La main des sourds

À Pont-à-Marcq, une classe pour jeunes sourds vit à plein au rythme de l’école

Les sept jeunes du CRESDA avec Mme Chesnais, MM. Doutement et De Berny: tous ont le sourire !

Sept déficients auditifs du CRESDA de Pont-à-Marcq, âgés de neuf à douze ans, ont leur classe à eux au sein de l’école communale. Pas un ajout quelconque, mais une intégration réussie pources jeunes handicapés qui participent pleinement à toutes les activités avec les autres enfants.

La cour de l’école de Pont-à-Marcq à l’heure de la récréation : le grand défoulement chez les enfants. Normal. Mais, parmi eux, sept viennent du Centre régional d’éducation spécialisé pour enfants déficients auditifs, le CRESDA, et ne tardent pas à rejoindre calmement la salle de classe « externée », comme dit Sylviane Chesnais, la directrice pédagogique du centre, qu’ils ont investie depuis la rentrée et où ils travaillent avec un éducateur spécialisé, Bernard Doutement. « Il y a six filles et un garçon, âgés de neuf à douze ans et, en plus avec une surdité qui peut être forte ils souffrent de troubles physiques ils ont une santé fragile et ont un retard scolaire de deux ou trois ans », détaille la directrice pédagogique qui, avec le responsable du CRESDA, Philippe De Berny, a mis environ six mois pour relever ce défi. Les deux responsables rappellent d’ailleurs qu’ils ont travaillé dans un contexte très favorable : les liens avec la municipalité étant au beau fixe avec, par exemple, l’accueil des centres de loisirs estivaux au CRESDA ou la participation de quelques déficients auditifs aux classes de découverte organisées par l’établissement scolaire que dirige Philippe Matton. « L’avis des autorités de tutelle a, également, été très favorable, enchaîne Sylviane Chesnais. C’est vrai que l’image du handicap n’est pas toujours facilement acceptée. Alors il faut que ça se prépare ! » Et, à Pont-à-Marcq, ça fonctionne : « Ils ont leur classe à eux, mais ils partagent tout le reste avec les autres écoliers. D’ailleurs, ils partiront, avec eux, en classe de neige. » Pour la responsable pédagogique, le but de cette intégration est simple : « Ils ont des difficultés et ont besoin d’être remis sur de bons rails. Il faut les rassurer, leur donner leur chance. » Sans que cela semble provoquer de difficultés majeures : « Les petits dérapages sont inévitables, mais ils sont très fiers et ça les responsabilise. Ici, les exigences sont plus fortes. Par exemple, il ne s’agit pas d’appeler les gens par leur prénom comme au centre, mais il faut dire Monsieur ou Madame… » À un an et demi de la retraite, Bernard Doutement, éducateur spécialisé, est ravi, lui qui parle « d’une nouvelle aventure » et dont la foi dans les valeurs de l’intégration est intacte. « Ça passe par l’école et, ici, on a un accueil extraordinaire, s’émerveille-t-il.

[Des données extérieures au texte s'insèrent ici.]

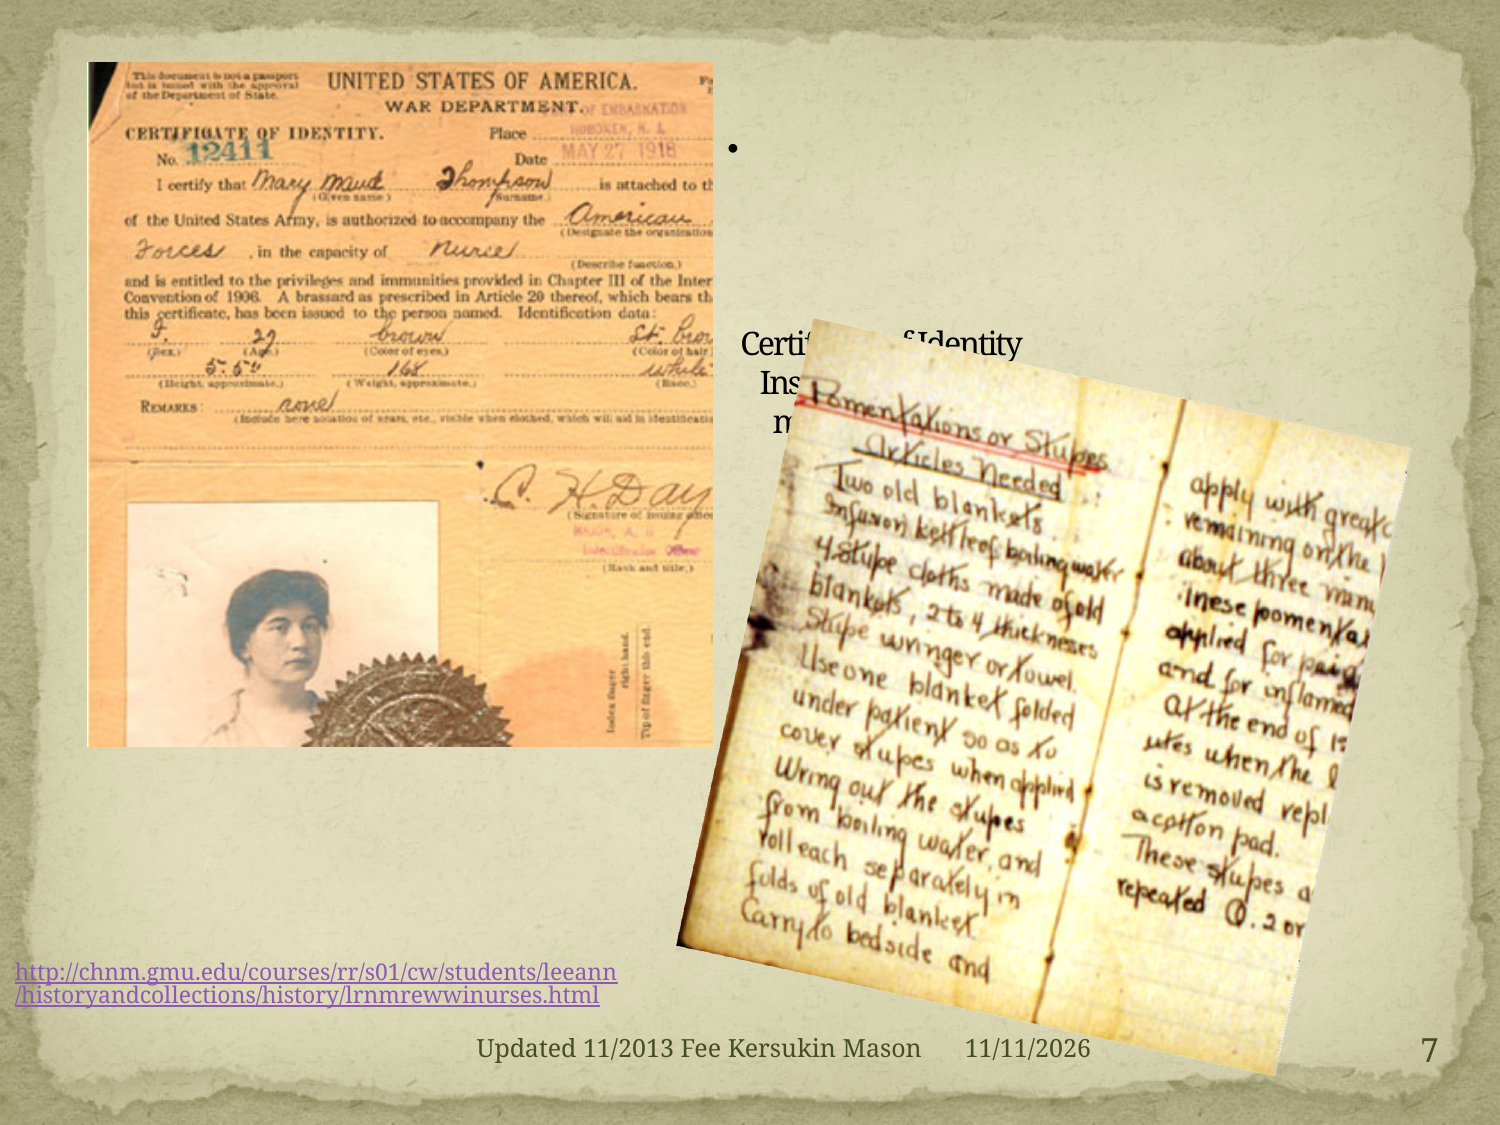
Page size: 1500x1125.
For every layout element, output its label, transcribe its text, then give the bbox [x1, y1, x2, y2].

footer Updated 11/2013 Fee Kersukin Mason [350, 1017, 938, 1081]
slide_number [950, 1017, 1375, 1081]
slide_number 7 [1379, 1014, 1480, 1089]
picture [87, 62, 713, 747]
picture [677, 319, 1411, 1075]
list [89, 64, 713, 746]
title Certificate of Identity Instructions for making bandages [721, 112, 1463, 525]
text_box http://chnm.gmu.edu/courses/rr/s01/cw/students/leeann/historyandcollections/history/lrnmrewwinurses.html [0, 950, 638, 996]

On ne fait aucune différence avec les autres, ils sont considérés comme Pont-à-Marcquois. Tout est partagé, on a commencé par le sport et le reste a suivi. Les gamins participent ainsi aux deux projets d’école, l’un sur la création d’un jardin, l’autre sur une étude de tableaux. Ils sont comme les autres à la récré, vont à la piscine… » « Pour nous, au CRESDA, c’est une première, enchaîne Philippe De Berny.

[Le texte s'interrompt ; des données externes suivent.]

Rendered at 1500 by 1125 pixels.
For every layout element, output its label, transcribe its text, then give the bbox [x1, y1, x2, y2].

Ce qui est original et innovant, c’est que c’est une classe qui vit au rythme normal de l’école sauf le mercredi. » Actuellement, l’accueil de déficients auditifs, jusqu’à l’âge de douze, treize ans, a été fixé à dix à l’école Philippe-Laurent-Rolland. Et au-delà ? « L’avenir dépendra des capacités d’accueil, ne cache pas le directeur du centre. Pour les plus âgés, on pourrait envisager une collaboration avec le collège, mais le fonctionnement y est totalement différent et on n’y voit pas encore très clair… » D’autant qu’au sein de leur établissement spécialisé, les pré-adolescents qui souffrent de troubles auditifs, suivent, ensuite, les cours de différentes sections professionnelles qualifiantes pour préparer un CAP, dans des domaines aussi divers que la restauration, la petite enfance, le second oeuvre en bâtiment, l’horticulture, etc.

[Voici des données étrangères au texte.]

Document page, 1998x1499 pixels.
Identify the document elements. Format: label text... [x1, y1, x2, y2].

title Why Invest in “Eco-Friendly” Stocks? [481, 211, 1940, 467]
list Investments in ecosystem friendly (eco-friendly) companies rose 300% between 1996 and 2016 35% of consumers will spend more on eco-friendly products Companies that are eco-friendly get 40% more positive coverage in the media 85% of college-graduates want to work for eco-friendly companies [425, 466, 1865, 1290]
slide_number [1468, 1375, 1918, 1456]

Intégration réussie donc ? La preuve : au sein de l’école pont-à-marcquoise, un atelier de communication gestuelle a été mis en place, après le déjeuner, pour les malentendants. Et bien, des enfants non handicapés ont décidé de s’y inscrire. « Ici, tout est vraiment partagé », conclut sobrement Bernard Doutement.